Phylogenetic analysis of LSH3 orthologs in legumes. (A) The neighbor-joining tree of AtLSH3 orthologs in legume plants. The bootstrapping value is located in each node as percentages along the branches. Red lines indicate two proteins in pea, SYP1 and SYL1. (B) The lateral petals and ventral petals of the wild type and VIGS-SYP1 and VIGS-SYL1 silenced plants. The red lines indicate the IN asymmetry and the dotted lines indicate the abolishment of IN asymmetry. The arrow indicates where the ventral petal was cut to flatten the petal. DP, dorsal petal; LP, lateral petal; VP, ventral petal.

Figure 5

Spatiotemporal expression pattern and subcellular localization of SYP1. (A,C) SYP1 gene expression was detected in developing flowers. (B,D) COCH gene expression was detected in developing flowers. (E,F) The SYP1 and COCH sense probes were used as the negative controls. No hybridization signal was detected in developing flowers. St, Stamen; Sp, Sepal; Pe, Petal; Ca, Carpel. (A–F) Scale bars = 100 μm. (G–J) Subcellular localization of SYP1 fusion proteins in mung bean protoplasts by YFP or mCherry fluorescence. The fluorescent fusion proteins were expressed in mung bean protoplasts and visualized by confocal microscopy. (G–J) Subcellular localization analysis of SYP1-YFP together with the nuclear marker OsARF4-mCherry. The cells were analyzed for yellow fluorescence emission, mCherry fluorescence emission, and under bright-field illumination 12 h after transformation. Scale bar = 5 μm.

Figure 6

COCH interacted with SYP1. (A) Yeast two-hybrid assays for COCH and SYP1. The bait protein was expressed as a binding domain fusion and the indicated prey proteins were expressed as activating domain fusions in yeast AH109 cells.
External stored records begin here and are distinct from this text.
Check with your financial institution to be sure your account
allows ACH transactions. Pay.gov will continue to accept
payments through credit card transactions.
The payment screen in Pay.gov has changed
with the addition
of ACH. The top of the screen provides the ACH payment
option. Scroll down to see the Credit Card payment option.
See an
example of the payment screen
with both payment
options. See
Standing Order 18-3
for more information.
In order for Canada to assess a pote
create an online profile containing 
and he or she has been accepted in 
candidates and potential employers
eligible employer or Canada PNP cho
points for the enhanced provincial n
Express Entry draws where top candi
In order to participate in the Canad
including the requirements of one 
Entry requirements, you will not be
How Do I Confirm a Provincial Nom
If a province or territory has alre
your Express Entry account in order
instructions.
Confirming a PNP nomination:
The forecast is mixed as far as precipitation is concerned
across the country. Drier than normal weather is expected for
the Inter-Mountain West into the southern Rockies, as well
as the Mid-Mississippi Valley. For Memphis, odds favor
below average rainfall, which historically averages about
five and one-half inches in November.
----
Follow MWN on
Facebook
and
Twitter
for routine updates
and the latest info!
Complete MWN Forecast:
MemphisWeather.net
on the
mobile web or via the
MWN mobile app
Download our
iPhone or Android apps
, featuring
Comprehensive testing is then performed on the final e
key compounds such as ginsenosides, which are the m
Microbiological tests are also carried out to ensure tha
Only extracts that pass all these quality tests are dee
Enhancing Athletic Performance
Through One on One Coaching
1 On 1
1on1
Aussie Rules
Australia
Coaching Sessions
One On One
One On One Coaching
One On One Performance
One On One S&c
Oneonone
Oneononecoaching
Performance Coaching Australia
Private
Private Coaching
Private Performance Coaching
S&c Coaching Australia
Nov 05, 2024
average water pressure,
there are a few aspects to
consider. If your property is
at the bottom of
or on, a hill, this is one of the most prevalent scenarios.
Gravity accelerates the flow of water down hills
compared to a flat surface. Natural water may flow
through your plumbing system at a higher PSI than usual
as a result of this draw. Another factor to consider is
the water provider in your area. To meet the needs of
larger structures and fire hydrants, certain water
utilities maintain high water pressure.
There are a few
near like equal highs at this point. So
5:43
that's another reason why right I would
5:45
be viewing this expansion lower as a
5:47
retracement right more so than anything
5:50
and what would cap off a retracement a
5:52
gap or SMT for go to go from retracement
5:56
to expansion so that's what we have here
Transformed yeast was grown on selective media lacking Leu and Trp (-2) or lacking Ade, His, Leu, and Trp (-4) plus X-α-Gal to test protein interaction. 10⁰, 10⁻¹, 10⁻² and 10⁻³ represent dilution series. (B) COCH was co-immunoprecipitated with SYP1. (C) Degradation assay of His-SYP1 performed in a pea cell-free system with or without MG132. (D) Degradation assay of His-SYP1 performed in a pea cell-free system with COCH or GST. (E) Degradation assay of His-SYP1 performed in a pea cell-free system with or without MG132 and different amounts of COCH.